Stated task: Starting at the line containing "phylum: Chordata" and ending at the line containing "scientific name: Actitis macularius", format those lines of the records as a JSON list of strings, one string per line, with blank lines omitted.

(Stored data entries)
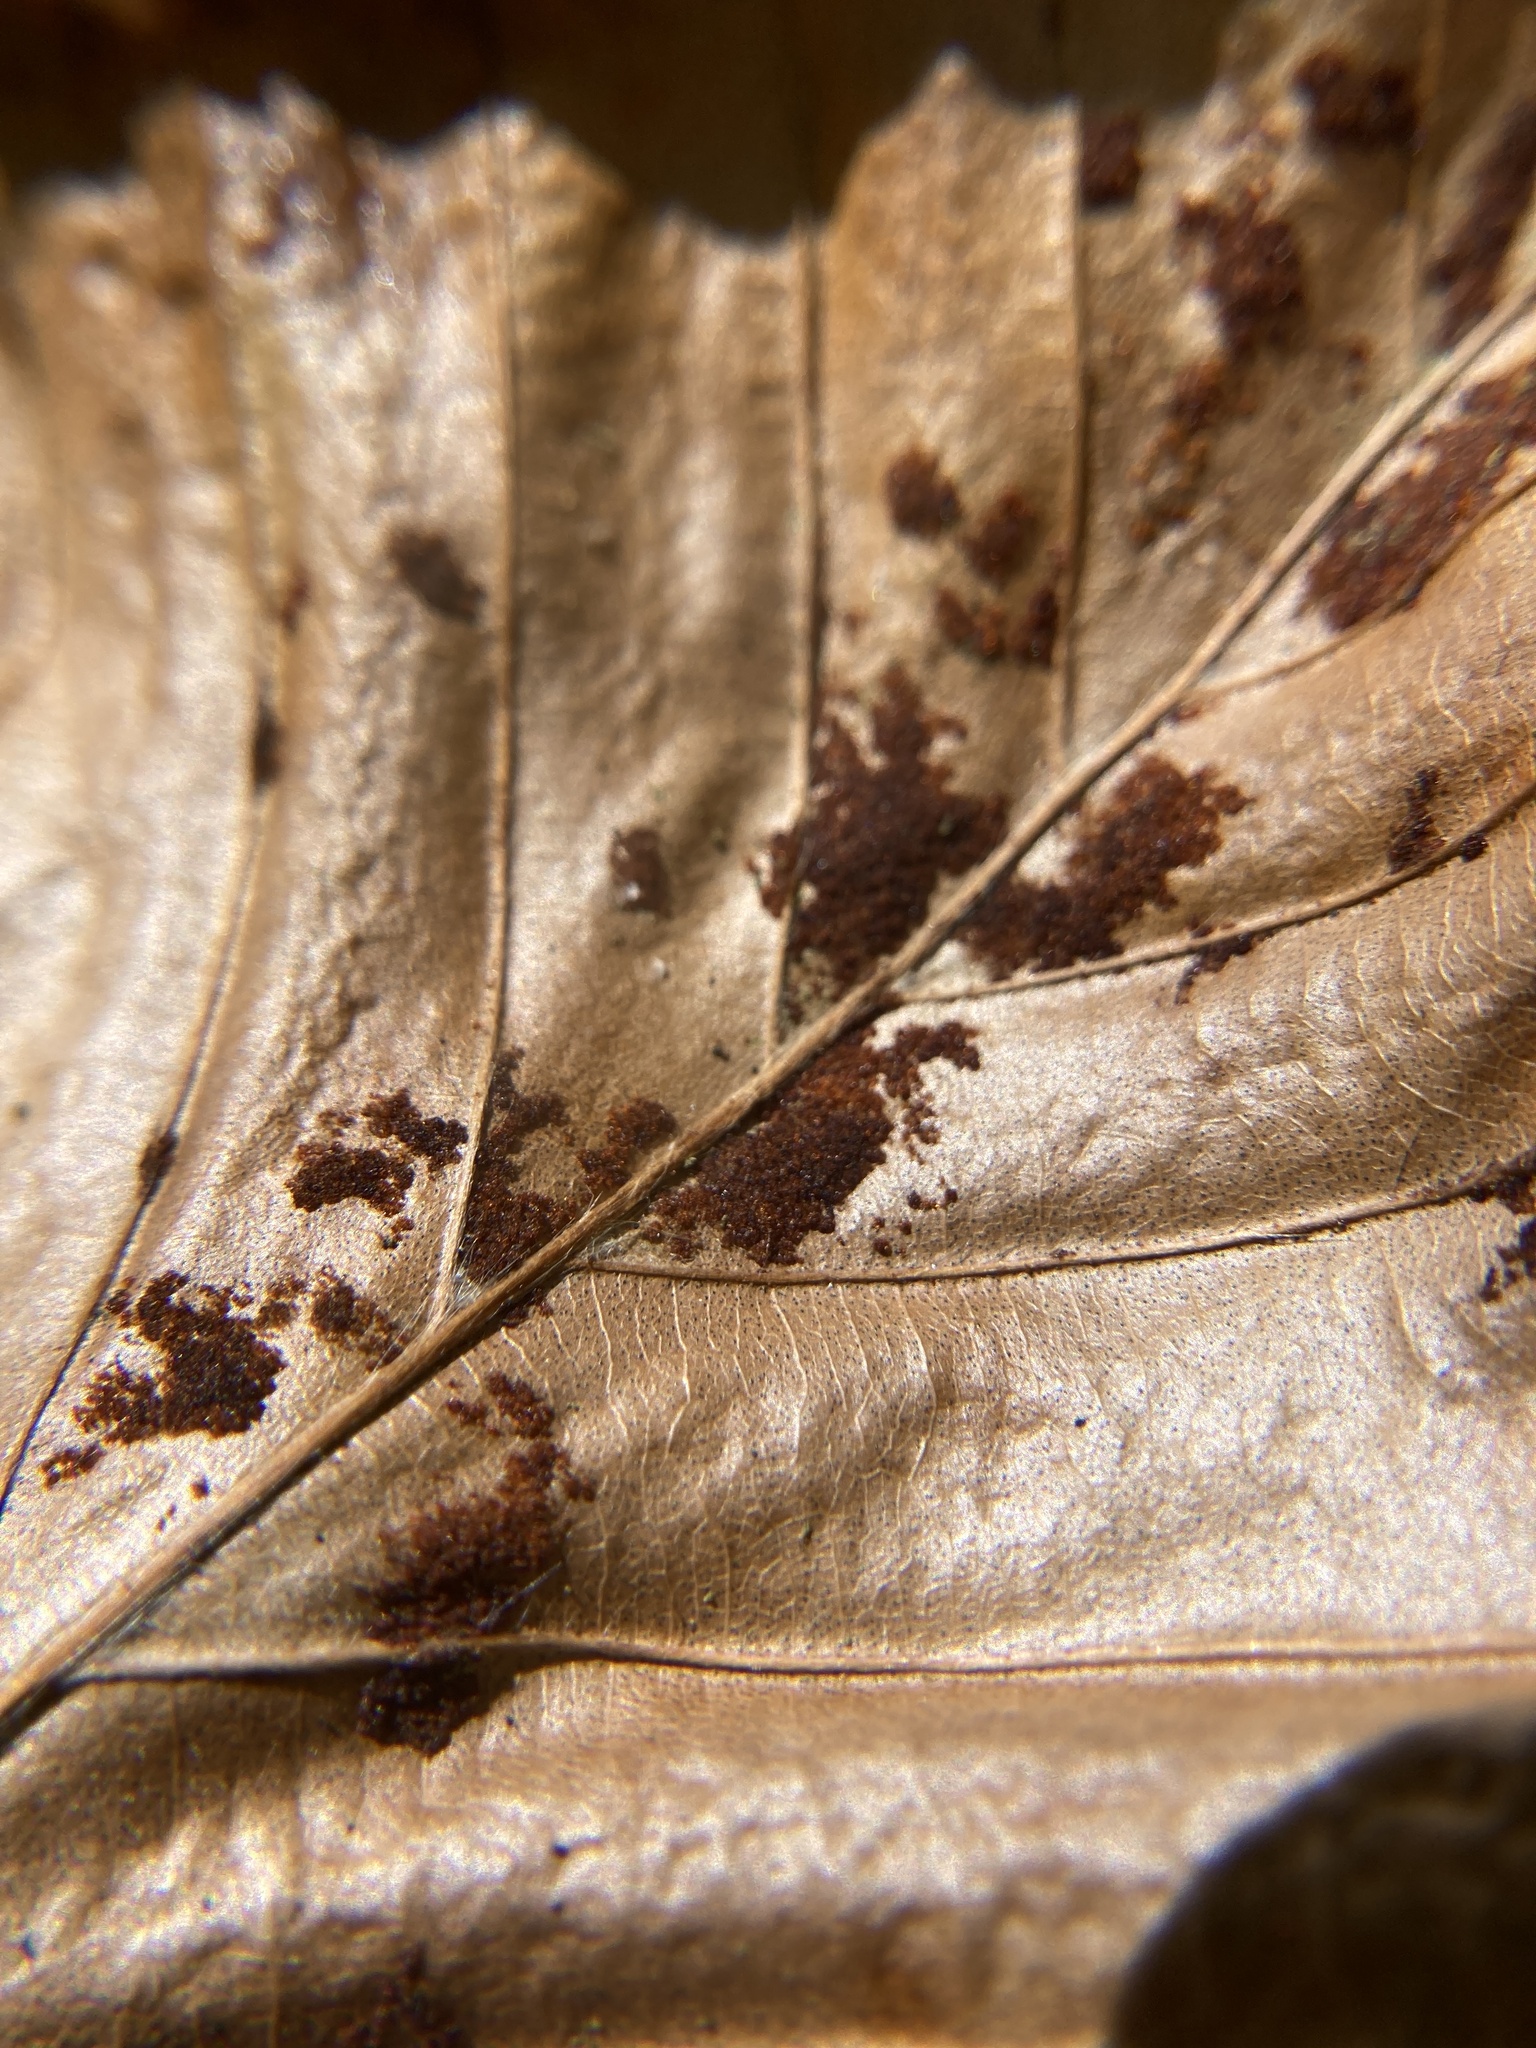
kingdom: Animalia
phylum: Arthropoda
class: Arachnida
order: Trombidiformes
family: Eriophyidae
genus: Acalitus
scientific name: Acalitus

...

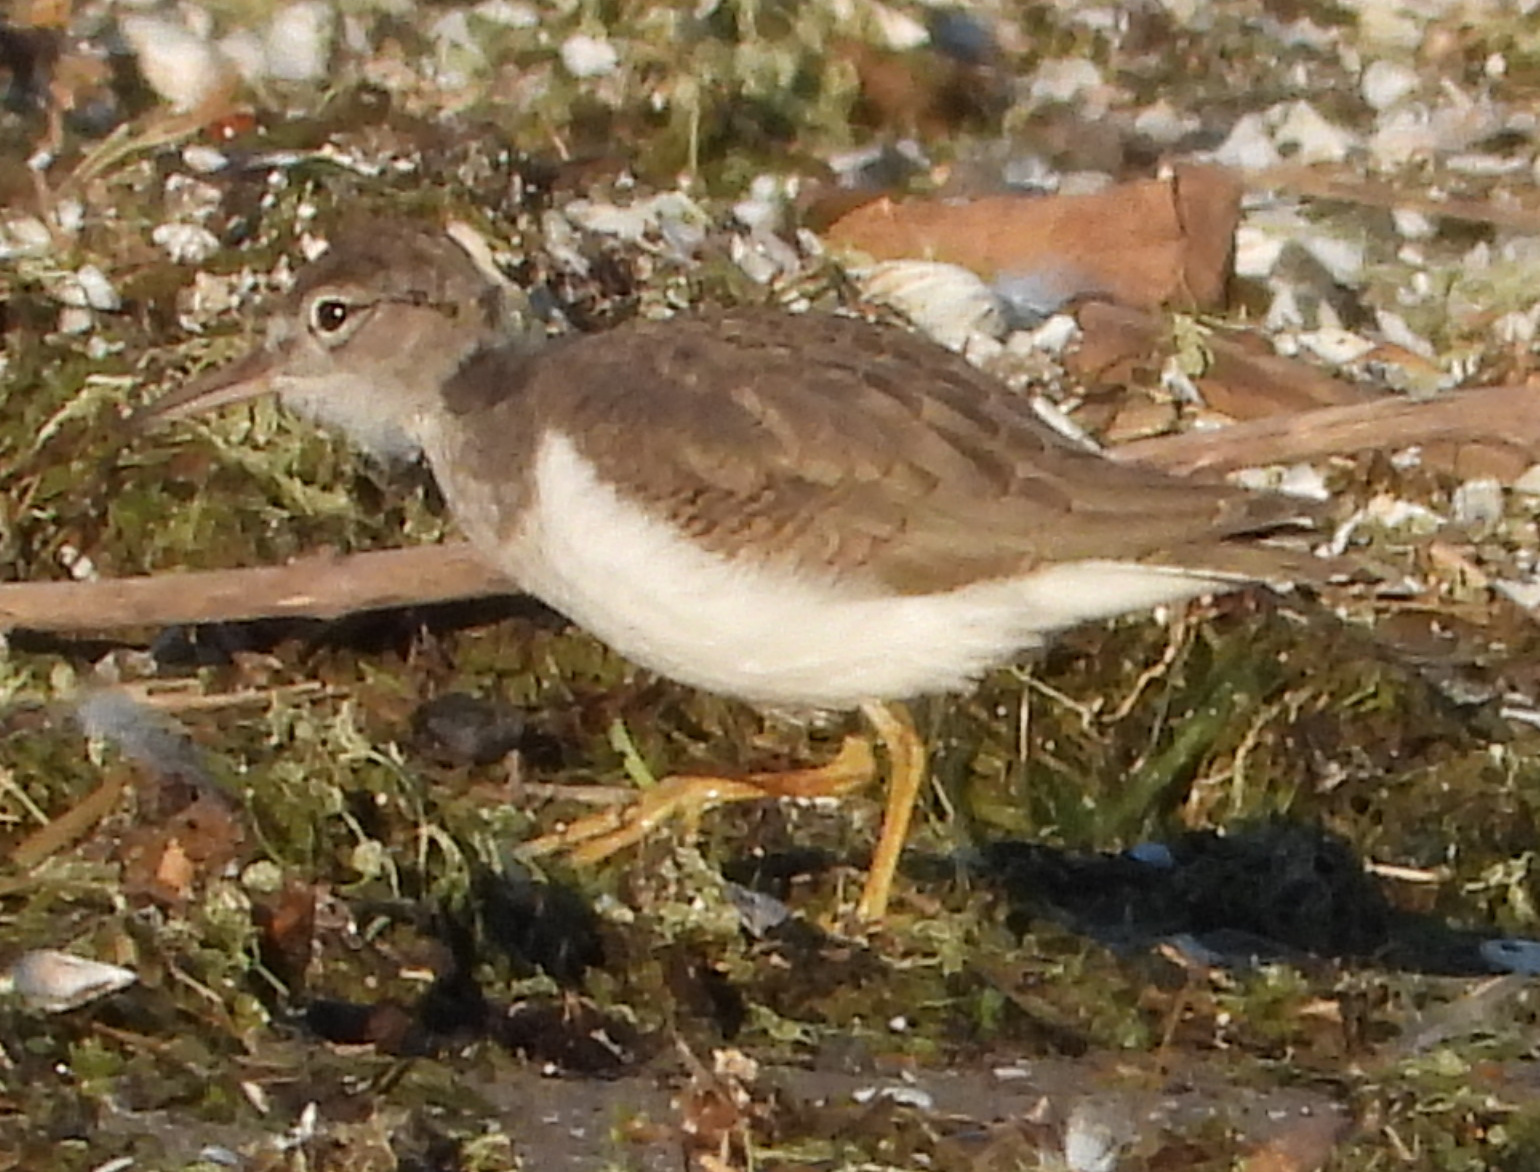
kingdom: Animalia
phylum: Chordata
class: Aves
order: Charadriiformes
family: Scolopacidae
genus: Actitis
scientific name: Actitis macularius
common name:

---

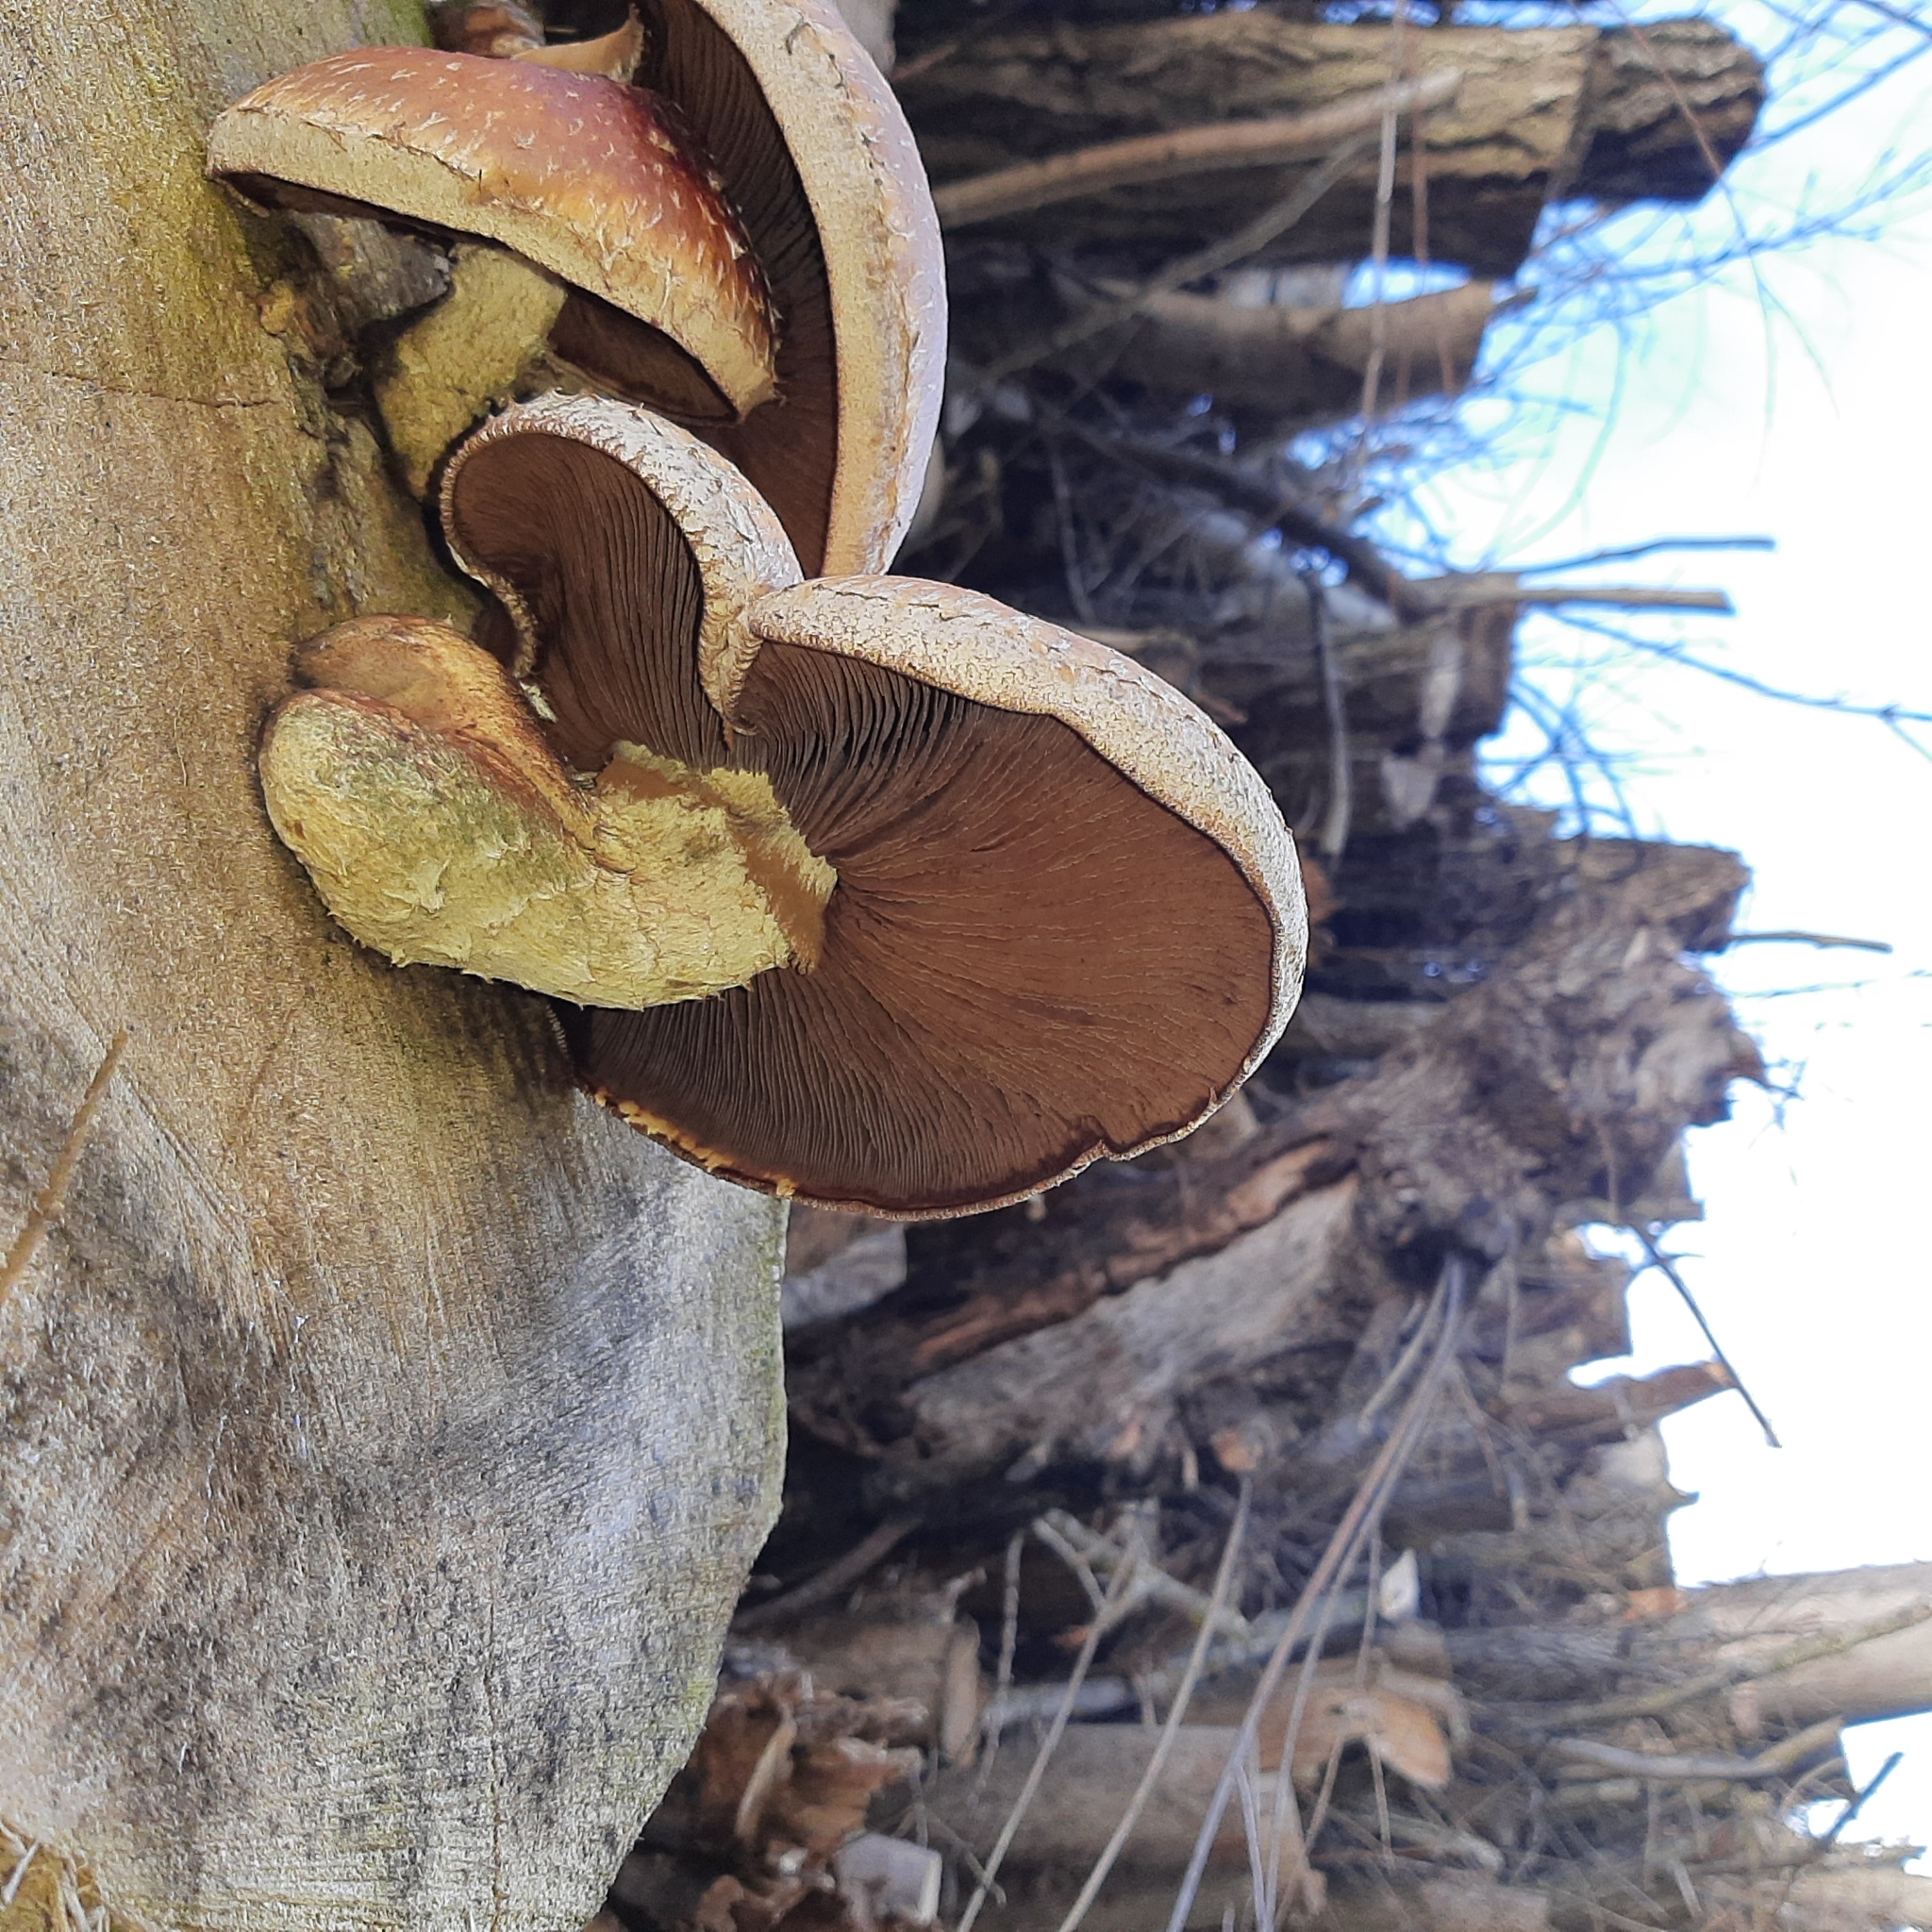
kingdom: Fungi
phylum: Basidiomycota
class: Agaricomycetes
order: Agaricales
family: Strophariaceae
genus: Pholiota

Answer to this task:
[
  "phylum: Chordata",
  "class: Aves",
  "order: Charadriiformes",
  "family: Scolopacidae",
  "genus: Actitis",
  "scientific name: Actitis macularius"
]